Sport Minister Shamfa Cudjoe remains deafeningly silent as the furore surrounding Trinidad and Tobago’s football continues to intensify in the courts, the board room and, ultimately, the fields of play.
In the past six months alone, Trinidad and Tobago Football Association (TTFA) President David John-Williams lost legal cases to ex-General Secretary Sheldon Phillips, Board Member Keith Look Loy, the Normandie Hotel and the entire National Futsal Team.
On 5 May, John-Williams will also take the TTFA back to the High Court to face current Technical Director Anton Corneal, who is suing for breach of contract. And the scandal of the Home of Football project is now an international talking point throughout the region.
Yet, so far, Wired868 has been unable to penetrate Cudjoe’s cloak of communications officers for comment. The Sport Minister has not returned calls or emails on the subject.
The TTFA is formed by an act of Parliament and is headquartered on government property at the Ato Boldon Stadium in Couva. John-Williams’ controversial Home of Football is also built on land leased by the state while the only notable sponsorship deal secured during his tenure is a TT$8 million boon from the National Lotteries Control Board (NLCB)—which the football body still benefits from, despite not satisfying the terms of the agreement.
Not to mention the fact that the TTFA fulfils a public service to taxpaying football fans and players on the twin island republic.
In Justice Ronnie Boodoosingh’s ruling against the John-Williams-led body for its unmistakable lack of transparency, the High Court Judge stated that ‘public organisations cannot be run like private fiefdoms’.
Remarkably, Cudjoe has so far chosen to be neither proactive nor reactive. At present, local football is in a state of paralysis, as the decision of Pro League and Trinidad and Tobago Super League (TTSL) clubs to move under the direct care of the TTFA saw the country’s top two tiers of football indefinitely postpone the start of their respective seasons—to the chagrin of hundreds of footballers.
The Trinidad and Tobago government’s apparent blind eye towards the TTFA comes at a time when Attorney General Faris Al-Rawi claims to be narrowing in on financial crime through the Civil Asset Recovery and Management and Unexplained Wealth Bill.
And it follows closely on Prime Minister Dr Keith Rowley’s outspoken criticism of the supposedly dictatorial and murky management style of former Cricket West Indies President Dave Cameron.
In sharp contrast, the Republic of Ireland’s entire football board served notice of its impending resignation yesterday after the Irish government opened an investigation into the FAI (Football Association of Ireland) through its Office of the Director of Corporate Enforcement.
Irish Sport Minister Shane Ross made it clear that the FAI will receive ‘no further government funding’ until the ruling party sees ‘real change and reform in the Association’s corporate governance, and until we have credible answers’.
Prime Minister Leo Varadkar went further, as he assured Irish football fans that his government shared the ‘anger of football fans and concerns of taxpayers about how the FAI has been run’.

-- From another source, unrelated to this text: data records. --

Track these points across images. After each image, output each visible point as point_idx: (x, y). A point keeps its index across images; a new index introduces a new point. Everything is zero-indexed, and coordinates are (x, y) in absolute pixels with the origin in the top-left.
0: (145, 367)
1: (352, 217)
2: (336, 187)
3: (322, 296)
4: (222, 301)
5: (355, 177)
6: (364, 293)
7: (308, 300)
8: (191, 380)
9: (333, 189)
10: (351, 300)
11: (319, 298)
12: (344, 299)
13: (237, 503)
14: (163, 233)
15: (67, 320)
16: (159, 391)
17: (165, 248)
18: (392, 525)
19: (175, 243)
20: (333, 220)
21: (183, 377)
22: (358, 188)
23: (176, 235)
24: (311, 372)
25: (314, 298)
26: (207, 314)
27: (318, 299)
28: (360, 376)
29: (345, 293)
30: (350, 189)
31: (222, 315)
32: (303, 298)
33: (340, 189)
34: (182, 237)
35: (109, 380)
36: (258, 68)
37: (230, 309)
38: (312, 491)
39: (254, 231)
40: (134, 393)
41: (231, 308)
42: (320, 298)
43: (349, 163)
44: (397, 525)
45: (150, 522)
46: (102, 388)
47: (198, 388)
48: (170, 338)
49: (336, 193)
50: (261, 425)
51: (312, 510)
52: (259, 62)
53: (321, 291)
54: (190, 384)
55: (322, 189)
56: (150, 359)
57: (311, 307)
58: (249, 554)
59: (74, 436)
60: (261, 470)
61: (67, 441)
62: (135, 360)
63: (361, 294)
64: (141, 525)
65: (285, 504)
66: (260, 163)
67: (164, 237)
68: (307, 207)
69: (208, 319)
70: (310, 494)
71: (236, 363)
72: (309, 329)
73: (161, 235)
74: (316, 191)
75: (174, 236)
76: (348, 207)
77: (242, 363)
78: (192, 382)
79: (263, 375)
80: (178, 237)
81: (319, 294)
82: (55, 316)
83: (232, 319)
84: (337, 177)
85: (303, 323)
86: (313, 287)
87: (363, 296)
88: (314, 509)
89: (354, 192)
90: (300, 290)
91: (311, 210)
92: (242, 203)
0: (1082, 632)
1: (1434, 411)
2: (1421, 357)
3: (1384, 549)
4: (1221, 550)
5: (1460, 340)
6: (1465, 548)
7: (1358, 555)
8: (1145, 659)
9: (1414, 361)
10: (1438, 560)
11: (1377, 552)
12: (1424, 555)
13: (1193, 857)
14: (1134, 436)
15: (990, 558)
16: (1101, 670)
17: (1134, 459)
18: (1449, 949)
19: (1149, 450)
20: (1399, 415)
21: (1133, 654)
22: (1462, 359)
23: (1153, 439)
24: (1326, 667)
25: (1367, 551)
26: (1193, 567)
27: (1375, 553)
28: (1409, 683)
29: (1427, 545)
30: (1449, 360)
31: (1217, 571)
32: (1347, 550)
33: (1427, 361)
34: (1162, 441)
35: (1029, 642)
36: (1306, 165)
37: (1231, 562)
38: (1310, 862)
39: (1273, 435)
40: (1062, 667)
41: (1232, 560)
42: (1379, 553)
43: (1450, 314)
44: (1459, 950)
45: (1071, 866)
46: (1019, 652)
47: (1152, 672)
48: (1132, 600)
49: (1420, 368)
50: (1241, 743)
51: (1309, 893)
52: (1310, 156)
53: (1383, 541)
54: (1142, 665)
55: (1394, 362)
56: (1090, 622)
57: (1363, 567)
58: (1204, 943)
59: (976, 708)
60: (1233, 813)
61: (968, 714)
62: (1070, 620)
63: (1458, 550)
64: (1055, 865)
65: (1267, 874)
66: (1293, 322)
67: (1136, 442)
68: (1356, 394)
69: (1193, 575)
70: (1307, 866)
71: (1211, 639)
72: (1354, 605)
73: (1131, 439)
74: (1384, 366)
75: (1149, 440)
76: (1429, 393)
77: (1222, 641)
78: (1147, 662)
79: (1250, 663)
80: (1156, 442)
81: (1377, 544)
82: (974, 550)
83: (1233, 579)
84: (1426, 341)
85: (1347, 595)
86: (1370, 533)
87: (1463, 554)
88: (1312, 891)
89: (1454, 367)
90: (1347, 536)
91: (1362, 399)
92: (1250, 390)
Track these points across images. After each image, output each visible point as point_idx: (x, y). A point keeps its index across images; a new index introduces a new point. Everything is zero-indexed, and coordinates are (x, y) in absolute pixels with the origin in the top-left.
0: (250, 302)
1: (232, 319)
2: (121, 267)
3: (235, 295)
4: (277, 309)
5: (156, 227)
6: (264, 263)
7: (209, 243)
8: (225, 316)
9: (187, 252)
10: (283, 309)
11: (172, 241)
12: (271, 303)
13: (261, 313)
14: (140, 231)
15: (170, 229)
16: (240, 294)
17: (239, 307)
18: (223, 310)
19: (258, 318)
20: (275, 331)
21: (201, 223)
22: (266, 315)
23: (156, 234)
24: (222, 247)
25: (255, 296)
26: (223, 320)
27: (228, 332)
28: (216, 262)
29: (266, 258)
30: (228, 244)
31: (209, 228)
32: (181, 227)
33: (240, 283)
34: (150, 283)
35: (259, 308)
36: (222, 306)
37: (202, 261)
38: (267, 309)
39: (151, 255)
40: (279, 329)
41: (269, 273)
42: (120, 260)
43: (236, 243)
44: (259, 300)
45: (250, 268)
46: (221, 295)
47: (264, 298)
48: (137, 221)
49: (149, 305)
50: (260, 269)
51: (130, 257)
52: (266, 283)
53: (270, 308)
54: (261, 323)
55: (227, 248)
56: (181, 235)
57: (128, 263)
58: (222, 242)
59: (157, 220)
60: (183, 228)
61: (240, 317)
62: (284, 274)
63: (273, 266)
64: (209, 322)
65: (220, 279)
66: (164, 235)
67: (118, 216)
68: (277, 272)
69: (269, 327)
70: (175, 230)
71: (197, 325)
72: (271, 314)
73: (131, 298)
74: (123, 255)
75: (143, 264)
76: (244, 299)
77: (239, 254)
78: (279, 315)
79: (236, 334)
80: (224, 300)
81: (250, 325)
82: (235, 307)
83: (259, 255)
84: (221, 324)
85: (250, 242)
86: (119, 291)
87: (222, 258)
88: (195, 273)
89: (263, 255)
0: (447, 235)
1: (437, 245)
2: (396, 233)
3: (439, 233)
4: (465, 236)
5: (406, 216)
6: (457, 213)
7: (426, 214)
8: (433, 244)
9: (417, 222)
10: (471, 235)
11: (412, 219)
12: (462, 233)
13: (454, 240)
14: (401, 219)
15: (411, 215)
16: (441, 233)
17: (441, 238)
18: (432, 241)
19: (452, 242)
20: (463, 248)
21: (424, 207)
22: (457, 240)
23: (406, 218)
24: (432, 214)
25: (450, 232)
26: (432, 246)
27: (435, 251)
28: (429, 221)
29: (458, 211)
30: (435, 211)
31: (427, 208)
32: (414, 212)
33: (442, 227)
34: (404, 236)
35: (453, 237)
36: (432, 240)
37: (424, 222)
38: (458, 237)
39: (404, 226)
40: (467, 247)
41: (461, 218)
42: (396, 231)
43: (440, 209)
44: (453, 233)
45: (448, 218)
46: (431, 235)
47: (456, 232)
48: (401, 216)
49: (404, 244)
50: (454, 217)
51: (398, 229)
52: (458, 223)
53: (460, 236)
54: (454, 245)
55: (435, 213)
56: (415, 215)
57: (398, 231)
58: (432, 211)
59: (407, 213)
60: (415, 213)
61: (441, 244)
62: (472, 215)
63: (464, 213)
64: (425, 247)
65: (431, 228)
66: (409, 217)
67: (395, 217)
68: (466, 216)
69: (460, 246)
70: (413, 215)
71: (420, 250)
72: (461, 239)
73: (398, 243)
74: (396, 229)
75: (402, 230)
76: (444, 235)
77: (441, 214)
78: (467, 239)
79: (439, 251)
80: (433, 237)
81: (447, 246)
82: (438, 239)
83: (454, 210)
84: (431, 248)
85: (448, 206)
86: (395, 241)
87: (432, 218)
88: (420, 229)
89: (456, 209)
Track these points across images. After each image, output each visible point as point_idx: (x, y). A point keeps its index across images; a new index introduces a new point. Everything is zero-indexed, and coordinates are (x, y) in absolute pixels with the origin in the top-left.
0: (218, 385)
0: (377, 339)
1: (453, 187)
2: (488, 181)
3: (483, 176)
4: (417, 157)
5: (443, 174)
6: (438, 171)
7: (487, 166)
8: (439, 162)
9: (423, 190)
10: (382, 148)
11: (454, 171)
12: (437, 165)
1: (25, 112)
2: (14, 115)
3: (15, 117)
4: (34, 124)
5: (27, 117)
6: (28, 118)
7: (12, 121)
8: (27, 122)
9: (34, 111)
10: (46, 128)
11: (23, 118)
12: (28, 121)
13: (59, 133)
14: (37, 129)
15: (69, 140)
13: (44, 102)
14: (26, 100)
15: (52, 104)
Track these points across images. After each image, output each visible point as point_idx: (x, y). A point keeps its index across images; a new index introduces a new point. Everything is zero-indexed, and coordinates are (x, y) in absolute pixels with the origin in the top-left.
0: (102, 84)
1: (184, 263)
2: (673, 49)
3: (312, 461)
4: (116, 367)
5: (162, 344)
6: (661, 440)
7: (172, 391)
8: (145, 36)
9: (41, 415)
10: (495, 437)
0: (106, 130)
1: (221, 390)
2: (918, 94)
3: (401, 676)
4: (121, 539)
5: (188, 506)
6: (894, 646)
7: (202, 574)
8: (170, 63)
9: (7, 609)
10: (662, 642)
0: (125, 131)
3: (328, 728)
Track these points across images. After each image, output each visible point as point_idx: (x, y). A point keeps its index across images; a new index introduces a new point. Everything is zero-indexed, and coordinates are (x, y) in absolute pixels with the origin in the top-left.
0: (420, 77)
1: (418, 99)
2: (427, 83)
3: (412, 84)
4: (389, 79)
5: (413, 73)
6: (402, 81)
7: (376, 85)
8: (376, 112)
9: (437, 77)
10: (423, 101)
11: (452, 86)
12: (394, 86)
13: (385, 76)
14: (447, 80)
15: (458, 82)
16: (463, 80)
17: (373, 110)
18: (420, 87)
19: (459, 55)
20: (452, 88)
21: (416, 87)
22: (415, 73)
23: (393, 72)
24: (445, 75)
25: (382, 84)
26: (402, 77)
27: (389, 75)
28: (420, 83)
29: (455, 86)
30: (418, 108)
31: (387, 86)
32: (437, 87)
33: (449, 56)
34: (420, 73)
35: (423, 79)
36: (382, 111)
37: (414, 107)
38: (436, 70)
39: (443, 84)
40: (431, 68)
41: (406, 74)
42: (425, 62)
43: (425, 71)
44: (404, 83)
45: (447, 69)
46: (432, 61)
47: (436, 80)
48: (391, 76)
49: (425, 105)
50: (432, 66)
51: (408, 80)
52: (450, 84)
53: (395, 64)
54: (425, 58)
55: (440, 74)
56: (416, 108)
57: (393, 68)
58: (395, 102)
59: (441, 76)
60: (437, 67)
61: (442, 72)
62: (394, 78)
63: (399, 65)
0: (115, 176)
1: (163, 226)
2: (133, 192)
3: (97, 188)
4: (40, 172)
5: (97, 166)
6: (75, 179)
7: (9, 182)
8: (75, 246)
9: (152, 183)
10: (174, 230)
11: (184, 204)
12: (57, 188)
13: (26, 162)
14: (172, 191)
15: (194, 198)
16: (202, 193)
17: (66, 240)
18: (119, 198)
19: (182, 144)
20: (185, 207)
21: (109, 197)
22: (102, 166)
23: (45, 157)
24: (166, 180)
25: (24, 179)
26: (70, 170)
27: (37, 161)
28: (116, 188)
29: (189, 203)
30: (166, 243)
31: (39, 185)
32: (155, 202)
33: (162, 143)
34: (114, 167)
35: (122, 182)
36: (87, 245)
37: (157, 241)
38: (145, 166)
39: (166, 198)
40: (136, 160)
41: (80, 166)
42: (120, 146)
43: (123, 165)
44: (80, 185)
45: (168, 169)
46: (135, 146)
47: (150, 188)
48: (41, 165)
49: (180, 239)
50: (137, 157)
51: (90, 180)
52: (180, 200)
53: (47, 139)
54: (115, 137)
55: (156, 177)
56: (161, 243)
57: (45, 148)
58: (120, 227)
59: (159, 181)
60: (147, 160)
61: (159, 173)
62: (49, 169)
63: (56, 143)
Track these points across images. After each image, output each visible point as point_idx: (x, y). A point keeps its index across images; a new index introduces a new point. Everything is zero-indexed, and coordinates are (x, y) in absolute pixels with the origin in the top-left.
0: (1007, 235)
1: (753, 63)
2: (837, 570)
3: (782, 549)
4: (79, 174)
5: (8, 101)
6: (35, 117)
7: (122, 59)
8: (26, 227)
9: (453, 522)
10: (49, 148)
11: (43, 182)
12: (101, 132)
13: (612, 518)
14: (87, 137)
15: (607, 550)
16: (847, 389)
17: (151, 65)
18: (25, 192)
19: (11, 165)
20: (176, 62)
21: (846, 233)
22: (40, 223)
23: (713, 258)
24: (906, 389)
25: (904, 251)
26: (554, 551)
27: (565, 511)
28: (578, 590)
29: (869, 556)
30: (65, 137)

“The objective must be to restore confidence in how the FAI is being run and make sure that we can get back to do what we should be doing,” Mr Varadkar said. “That is promoting this sport, funding it at grassroots level for participation by young people and women in particular, and making sure that this really popular sport across the country is able to focus on what it does best.”
The FAI row began after a Parliamentary committee flagged a curious €100,000 (TT$766,111) loan between the football body and its vice-president John Delaney. Delaney offered to step down today.
In contrast, Look Loy found TT$16 million unaccounted for in John-Williams’ Home of Football project, built on state land.
“When I added up the quantum of what was stated in the contracts, the grand total was TT$3.189 million; but the grand total of the FIFA contribution for the Home of Football was US$2.75 million or TT$19.25 million,” said Look Loy. “So I don’t know how they plan to explain that shortfall; but the gap is over TT$16 million!”
John-Williams refused comment on the financial discrepancy while his General Secretary Camara David’s attempt to explain should also have caught Al Rawi’s attention.
“I was told by Camara David there are service providers who had workers [on the Home of Football project] on a daily paid basis and they had no contracts,” said Look Loy, “and they were just paid in cash, which they then paid their workers with—so there was no record…”
Millions of dollars allegedly handed out in cash on a project run by a national body on state-owned land?
The current PNM government has spoken repeatedly on its desire for transparent governance and sound financial conduct. If that applies anywhere, there is certainly little sign of its application in Cudjoe’s neck of the woods.